Aim of the task: The answer should be each line of the records that contains the word "lines"; please copy them all.

[Recorded data]
--------

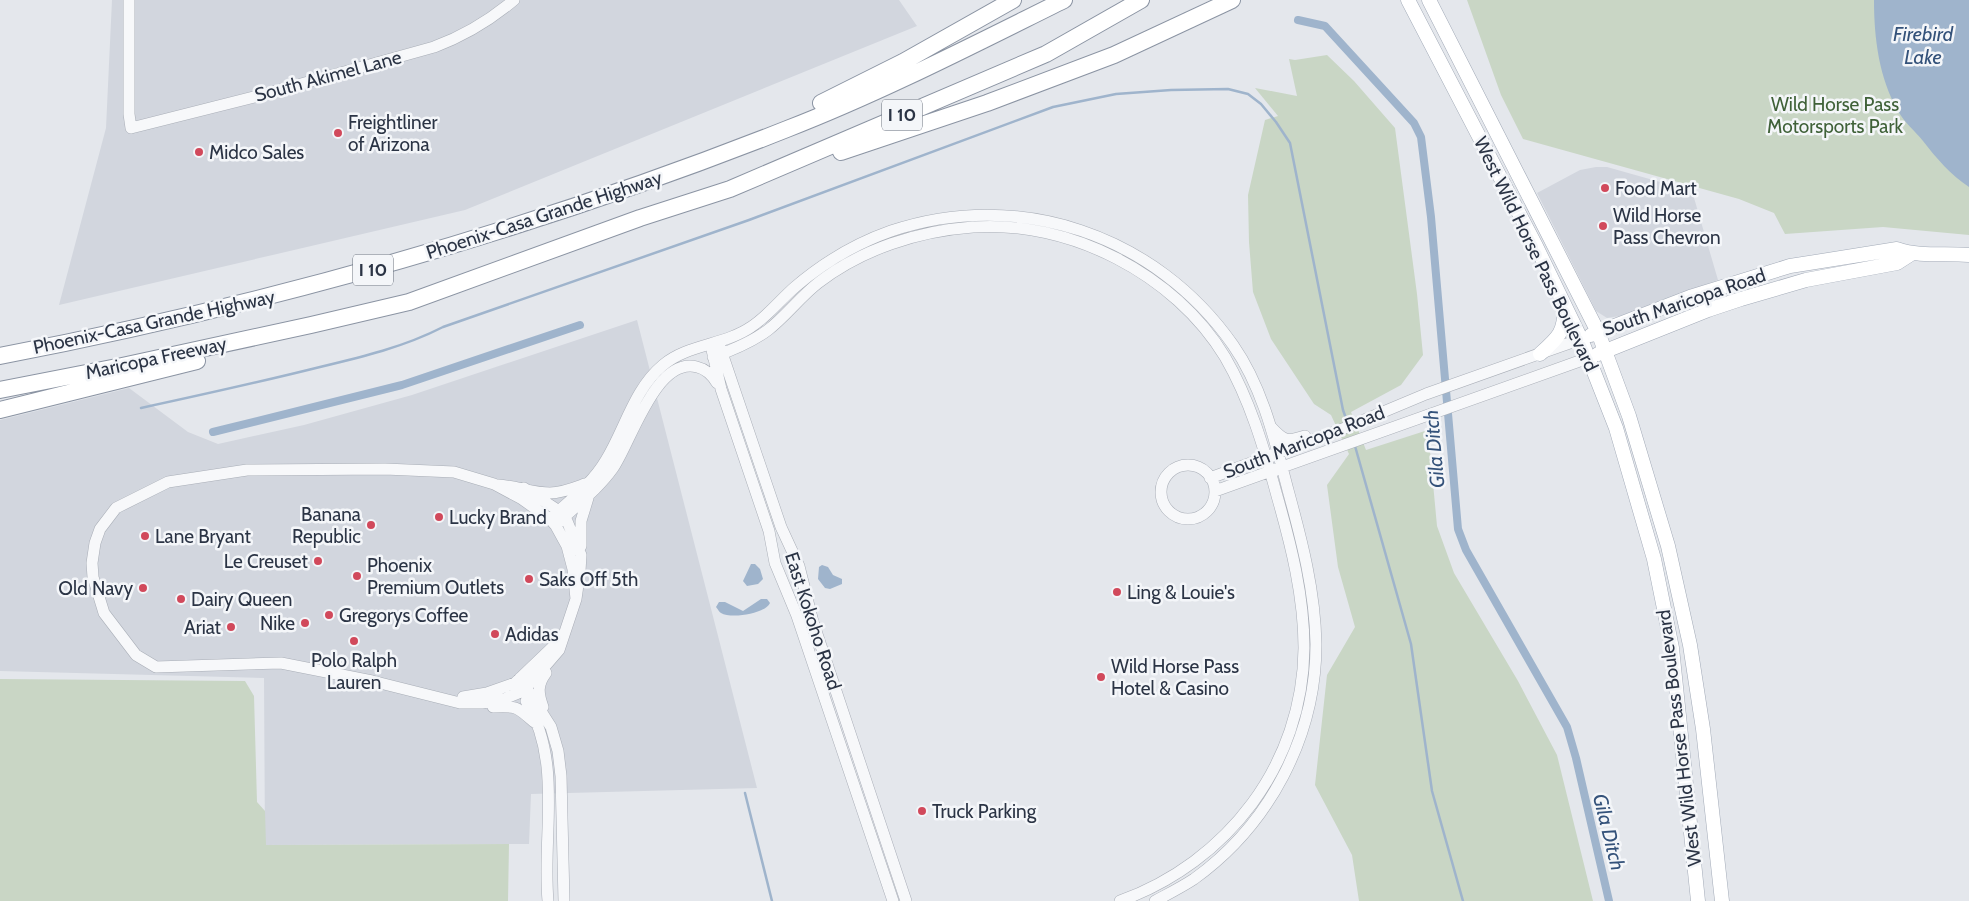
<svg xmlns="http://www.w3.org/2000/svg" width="1969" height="901" font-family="Cabin,sans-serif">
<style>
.built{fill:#d2d6de}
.green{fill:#c9d6c5}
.water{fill:#9fb4cc}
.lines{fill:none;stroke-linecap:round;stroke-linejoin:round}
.stream{stroke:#9fb4cc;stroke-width:2.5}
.canal{stroke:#9fb4cc;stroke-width:8}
.minor-casing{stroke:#a9aeb7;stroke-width:12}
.major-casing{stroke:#a3abb8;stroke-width:15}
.highway-casing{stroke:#8b94a3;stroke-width:18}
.minor{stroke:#f7f8fa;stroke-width:11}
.major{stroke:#fff;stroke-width:14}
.highway{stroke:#fff;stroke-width:16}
.poi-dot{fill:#d1495b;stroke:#f4f6f9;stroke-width:2}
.labels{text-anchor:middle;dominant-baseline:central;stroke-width:5;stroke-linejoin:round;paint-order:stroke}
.shield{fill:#f4f6f9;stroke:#676e7b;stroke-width:1}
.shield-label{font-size:18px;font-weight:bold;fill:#2b3445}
.street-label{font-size:19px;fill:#2b3445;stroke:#f4f6f9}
.park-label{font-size:19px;fill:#3f6138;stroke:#f4f6f9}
.poi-label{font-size:19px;fill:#2b3445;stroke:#f4f6f9;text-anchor:start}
.water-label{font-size:20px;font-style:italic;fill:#34527a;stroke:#f4f6f9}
</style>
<rect width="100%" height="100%" fill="#e4e7ec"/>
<path class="built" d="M112,0H899L917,26L465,210L59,305L106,128Z
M1596,167H1607L1692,191L1718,280L1620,316L1607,318L1596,311L1537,193L1580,170Z
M637,320L757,788L531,794L529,844L265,845L264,678L0,671V420L129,388L188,432L218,444L304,425L412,395Z"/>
<path class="green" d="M1467,0H1969V235L1883,227L1785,234L1774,213L1739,199L1523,139L1501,95Z
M1327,55L1354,81L1395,128L1417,294L1423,355L1401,385L1351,412L1366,450L1428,430L1437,526L1454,573L1518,681L1557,755L1593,901H1359L1352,855L1315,785L1327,675L1355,627L1338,567L1327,485L1349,454L1331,415L1314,404L1271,339L1253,292L1249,242L1248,195L1265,120L1278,116L1255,88L1297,96L1289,59L1295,60Z
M0,679L245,681L254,696L257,802L265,811L266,845L509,844L508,901H0Z"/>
<path class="water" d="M1874,0H1969V187C1951,175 1936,158 1923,141C1915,131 1904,122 1898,111C1879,78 1874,38 1874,0Z
M751,564H755L760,569L763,579L758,584L747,586L743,581Z
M822,565L828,567L833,575L842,579V584L830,589L825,588L818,579L819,567Z
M761,599H767L770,603C765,614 731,619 721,613C719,612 718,609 716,607L719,602H725L743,611Z"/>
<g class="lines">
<path class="stream" d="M141,408C201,395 260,382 320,367C362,357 404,347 443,327L749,220L1053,107L1116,94L1171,90L1228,89L1248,94L1261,104L1276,122L1290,143L1343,410L1348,424
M1355,446L1411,644L1432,791L1463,901
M745,793L772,901"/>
<path class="canal" d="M1298,20L1325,26L1414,123L1421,137L1431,217L1458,529L1466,550L1567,727L1576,758L1609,901
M213,432L402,385L580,325"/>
<g class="minor-casing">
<path id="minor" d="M129,0V114L131,128L258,96L434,47C464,36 489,21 514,0
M720,347L781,527L799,566L813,622L906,901
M712,350L721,389L769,531L775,563L797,616L893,901
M713,357C733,350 752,342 768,330C786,316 800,297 818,283C862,249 918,231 973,227C1069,220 1175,274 1225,357C1250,400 1264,448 1277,496C1291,545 1304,596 1304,648C1303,764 1228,862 1120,901
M1271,427C1284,441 1287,442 1305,436
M1161 492a27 27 0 1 1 54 0a27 27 0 1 1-54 0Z
M1210,478L1340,430L1426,394L1581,339
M498,485C516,486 533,493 550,493C562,493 574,488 585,484
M524,488L559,511L567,521L581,555L580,571L576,599L559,650L527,687L521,692L504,699L482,703H460L372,681L281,663L156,667L136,655L104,613L93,577L92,563L95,543L100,529L116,508L168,482L247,470L385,469L454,472L494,484L522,499L550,519L556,526L567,546L573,569L576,599
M1215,491L1588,358
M550,519C570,500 592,484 606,460C625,429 634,389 663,365C688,344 725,345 751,327C768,316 780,300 795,287C823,263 857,243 891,231C1019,188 1156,235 1233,345C1263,388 1275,441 1288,490C1302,541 1315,591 1316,644C1316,737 1269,825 1194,879C1182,887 1168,894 1155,901
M559,522C578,504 598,489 613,468C631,442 656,356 697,367C706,369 712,375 717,383
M581,546V521L588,498
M520,678L551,727L558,751L561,776L564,901
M463,697L487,693L515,683L560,640
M526,701C563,762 542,834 548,901
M493,707C517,706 516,706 534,722
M543,707C538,693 537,685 546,673"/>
</g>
<g class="major-casing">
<path id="major" d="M1408,0L1536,246L1581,339L1616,428L1654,559L1672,648L1698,901
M1429,0L1598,332L1629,416L1668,546L1690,645L1703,729L1722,901
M1591,335L1690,297L1790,266L1897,249C1919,257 1945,253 1969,255
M1540,354C1559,337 1564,333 1565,307
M1598,354L1708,310L1741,299L1806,280L1897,263L1911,254"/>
</g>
<g class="highway-casing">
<path id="highway" d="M821,103L903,62L1013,0
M841,152L987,103L1114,55L1232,0
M0,356C269,304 532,230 787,129C882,92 973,45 1064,0
M0,390L122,366L311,325L409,302L640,218L730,189L1046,54L1141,0
M0,410L197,361"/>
</g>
<use href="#minor" class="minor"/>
<use href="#major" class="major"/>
<use href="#highway" class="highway"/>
</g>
<g class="poi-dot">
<circle cx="338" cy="133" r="5"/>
<circle cx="199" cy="152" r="5"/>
<circle cx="1605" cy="188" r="5"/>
<circle cx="1603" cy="226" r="5"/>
<circle cx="439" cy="517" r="5"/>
<circle cx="371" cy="525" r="5"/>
<circle cx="145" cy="536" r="5"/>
<circle cx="318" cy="561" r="5"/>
<circle cx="357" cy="576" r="5"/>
<circle cx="529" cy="579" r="5"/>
<circle cx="143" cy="588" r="5"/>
<circle cx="1117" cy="592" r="5"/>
<circle cx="181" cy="599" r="5"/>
<circle cx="329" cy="615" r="5"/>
<circle cx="305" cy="623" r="5"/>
<circle cx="231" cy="627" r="5"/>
<circle cx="495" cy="634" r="5"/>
<circle cx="354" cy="641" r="5"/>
<circle cx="1101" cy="677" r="5"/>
<circle cx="922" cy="811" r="5"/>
</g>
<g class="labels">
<g class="shield">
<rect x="882" y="99.5" width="40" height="31" rx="4"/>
<rect x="353" y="254.5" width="40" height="31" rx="4"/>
</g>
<g class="shield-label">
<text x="902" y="115">I 10</text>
<text x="373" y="270">I 10</text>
</g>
<g class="street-label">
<text transform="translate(328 76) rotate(-15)">South Akimel Lane</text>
<text transform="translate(544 215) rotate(-18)">Phoenix-Casa Grande Highway</text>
<text transform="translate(1536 254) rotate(64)">West Wild Horse Pass Boulevard</text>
<text transform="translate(1684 302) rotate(-19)">South Maricopa Road</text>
<text transform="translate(154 322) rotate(-12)">Phoenix-Casa Grande Highway</text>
<text transform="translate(156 358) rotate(-12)">Maricopa Freeway</text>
<text transform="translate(1304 442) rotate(-21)">South Maricopa Road</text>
<text transform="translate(813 621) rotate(72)">East Kokoho Road</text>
<text transform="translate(1679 738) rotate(-97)">West Wild Horse Pass Boulevard</text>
</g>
<g class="park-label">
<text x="1835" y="104">Wild Horse Pass<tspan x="1835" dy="22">Motorsports Park</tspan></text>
</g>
<g class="poi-label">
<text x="348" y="122">Freightliner<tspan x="348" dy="22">of Arizona</tspan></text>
<text x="209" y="152">Midco Sales</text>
<text x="1615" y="188">Food Mart</text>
<text x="1613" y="215">Wild Horse<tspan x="1613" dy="22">Pass Chevron</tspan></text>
<text x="361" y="514" text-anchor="end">Banana<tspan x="361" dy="22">Republic</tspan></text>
<text x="449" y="517">Lucky Brand</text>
<text x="155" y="536">Lane Bryant</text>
<text x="308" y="561" text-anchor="end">Le Creuset</text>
<text x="367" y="565">Phoenix<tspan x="367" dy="22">Premium Outlets</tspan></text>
<text x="539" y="579">Saks Off 5th</text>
<text x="133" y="588" text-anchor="end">Old Navy</text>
<text x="1127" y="592">Ling &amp; Louie's</text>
<text x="191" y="599">Dairy Queen</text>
<text x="339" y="615">Gregorys Coffee</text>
<text x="295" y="623" text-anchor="end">Nike</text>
<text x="221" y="627" text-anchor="end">Ariat</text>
<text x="505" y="634">Adidas</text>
<text x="354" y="660" text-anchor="middle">Polo Ralph<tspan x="354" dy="22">Lauren</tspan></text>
<text x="1111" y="666">Wild Horse Pass<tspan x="1111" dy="22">Hotel &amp; Casino</tspan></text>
<text x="932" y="811">Truck Parking</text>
</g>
<g class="water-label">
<text x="1923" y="34">Firebird<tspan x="1923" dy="23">Lake</tspan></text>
<text transform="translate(1434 449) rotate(-95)">Gila Ditch</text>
<text transform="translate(1609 832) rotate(76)">Gila Ditch</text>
</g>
</g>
</svg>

--------

Result of the exercise:
.lines{fill:none;stroke-linecap:round;stroke-linejoin:round}
<g class="lines">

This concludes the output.